Start of Source data

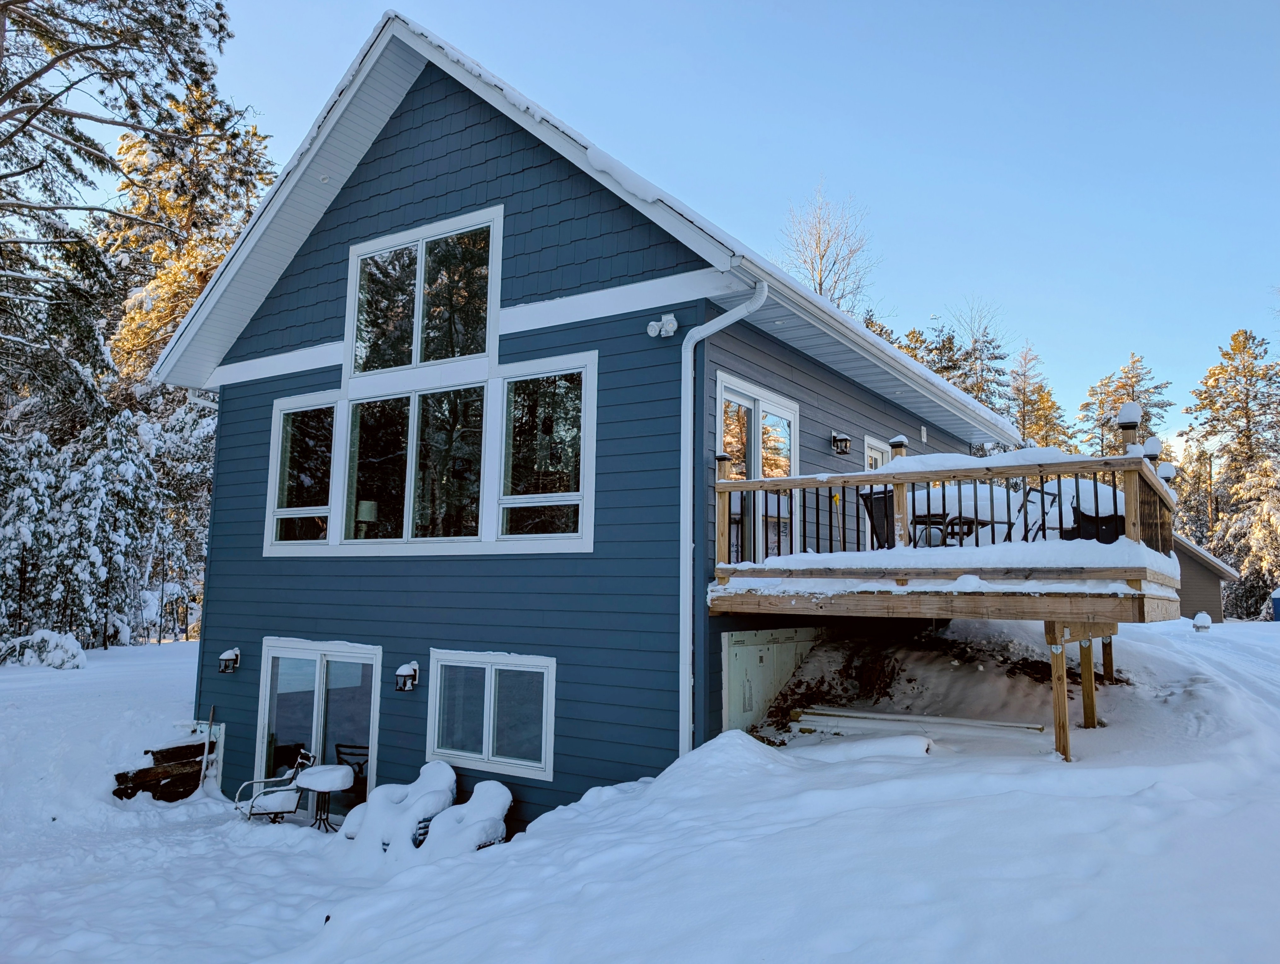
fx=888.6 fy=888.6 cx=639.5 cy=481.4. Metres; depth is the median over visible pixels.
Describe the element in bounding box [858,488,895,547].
patio chair
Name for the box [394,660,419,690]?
wall lamp
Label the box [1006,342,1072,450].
pine tree
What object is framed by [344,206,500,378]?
upper window
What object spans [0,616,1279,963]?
snowy ground
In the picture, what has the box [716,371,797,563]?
sliding glass door
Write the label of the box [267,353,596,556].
picture window
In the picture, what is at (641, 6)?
sky
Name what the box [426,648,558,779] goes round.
lower window
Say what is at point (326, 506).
window
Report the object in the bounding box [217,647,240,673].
wall lamp
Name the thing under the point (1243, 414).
pine tree
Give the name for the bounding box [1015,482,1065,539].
patio chair
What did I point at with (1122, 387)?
pine tree
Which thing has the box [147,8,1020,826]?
house
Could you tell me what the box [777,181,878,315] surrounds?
bare tree
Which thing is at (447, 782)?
chair
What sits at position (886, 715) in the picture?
lumber pile
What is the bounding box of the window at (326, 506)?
[265,390,340,553]
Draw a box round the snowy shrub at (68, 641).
[0,628,86,669]
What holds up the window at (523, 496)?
in the house at (267, 393)
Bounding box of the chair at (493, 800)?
[417,779,513,855]
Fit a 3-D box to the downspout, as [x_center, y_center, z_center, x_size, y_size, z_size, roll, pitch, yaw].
[0.753,0.639,7.974,0.650,5.113,0.579,-4,-8,34]
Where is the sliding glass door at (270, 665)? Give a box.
[257,638,382,820]
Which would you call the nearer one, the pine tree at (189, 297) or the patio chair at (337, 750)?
the patio chair at (337, 750)
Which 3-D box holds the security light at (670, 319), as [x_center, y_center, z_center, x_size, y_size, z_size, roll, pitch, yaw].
[0.195,-1.378,7.886,0.257,0.209,0.213,-4,-8,34]
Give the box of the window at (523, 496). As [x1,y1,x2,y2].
[494,354,593,549]
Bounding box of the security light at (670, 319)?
[646,313,677,338]
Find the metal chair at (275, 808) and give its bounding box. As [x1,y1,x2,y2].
[234,746,313,823]
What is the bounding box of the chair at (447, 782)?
[339,760,458,856]
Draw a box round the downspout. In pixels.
[681,274,767,760]
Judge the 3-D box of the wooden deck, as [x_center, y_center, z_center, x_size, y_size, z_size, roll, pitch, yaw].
[3.137,1.289,8.823,3.804,3.326,4.078,-4,-8,34]
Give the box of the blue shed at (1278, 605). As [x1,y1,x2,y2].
[1269,588,1279,620]
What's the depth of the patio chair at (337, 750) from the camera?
10.28 m
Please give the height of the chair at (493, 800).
0.766 m
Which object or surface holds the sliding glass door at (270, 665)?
in the house at (267, 393)
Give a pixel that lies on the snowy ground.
(294, 832)
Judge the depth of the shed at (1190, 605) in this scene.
32.86 m
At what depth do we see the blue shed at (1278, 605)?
35.08 m
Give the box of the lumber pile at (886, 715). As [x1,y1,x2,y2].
[787,706,1043,742]
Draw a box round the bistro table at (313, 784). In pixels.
[292,764,355,831]
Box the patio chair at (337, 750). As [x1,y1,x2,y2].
[335,741,370,799]
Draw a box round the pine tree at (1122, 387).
[1081,352,1172,457]
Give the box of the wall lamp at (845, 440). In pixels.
[831,429,850,454]
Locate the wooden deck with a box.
[706,432,1185,764]
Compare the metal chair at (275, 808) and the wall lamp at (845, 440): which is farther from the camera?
the wall lamp at (845, 440)
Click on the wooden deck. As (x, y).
(872, 483)
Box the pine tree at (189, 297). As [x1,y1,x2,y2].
[100,84,273,383]
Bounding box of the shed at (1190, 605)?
[1171,533,1238,619]
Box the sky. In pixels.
[131,0,1279,451]
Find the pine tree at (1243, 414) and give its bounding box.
[1182,326,1279,618]
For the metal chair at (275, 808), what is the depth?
9.67 m
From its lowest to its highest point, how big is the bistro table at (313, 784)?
0.684 m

End of Source data

## Goal of the exercise
All lines from the one that holds "For the metal" to the end of the entries above must be transcribed exactly, both ends included, and no others.

## Written reply
For the metal chair at (275, 808), what is the depth?
9.67 m
From its lowest to its highest point, how big is the bistro table at (313, 784)?
0.684 m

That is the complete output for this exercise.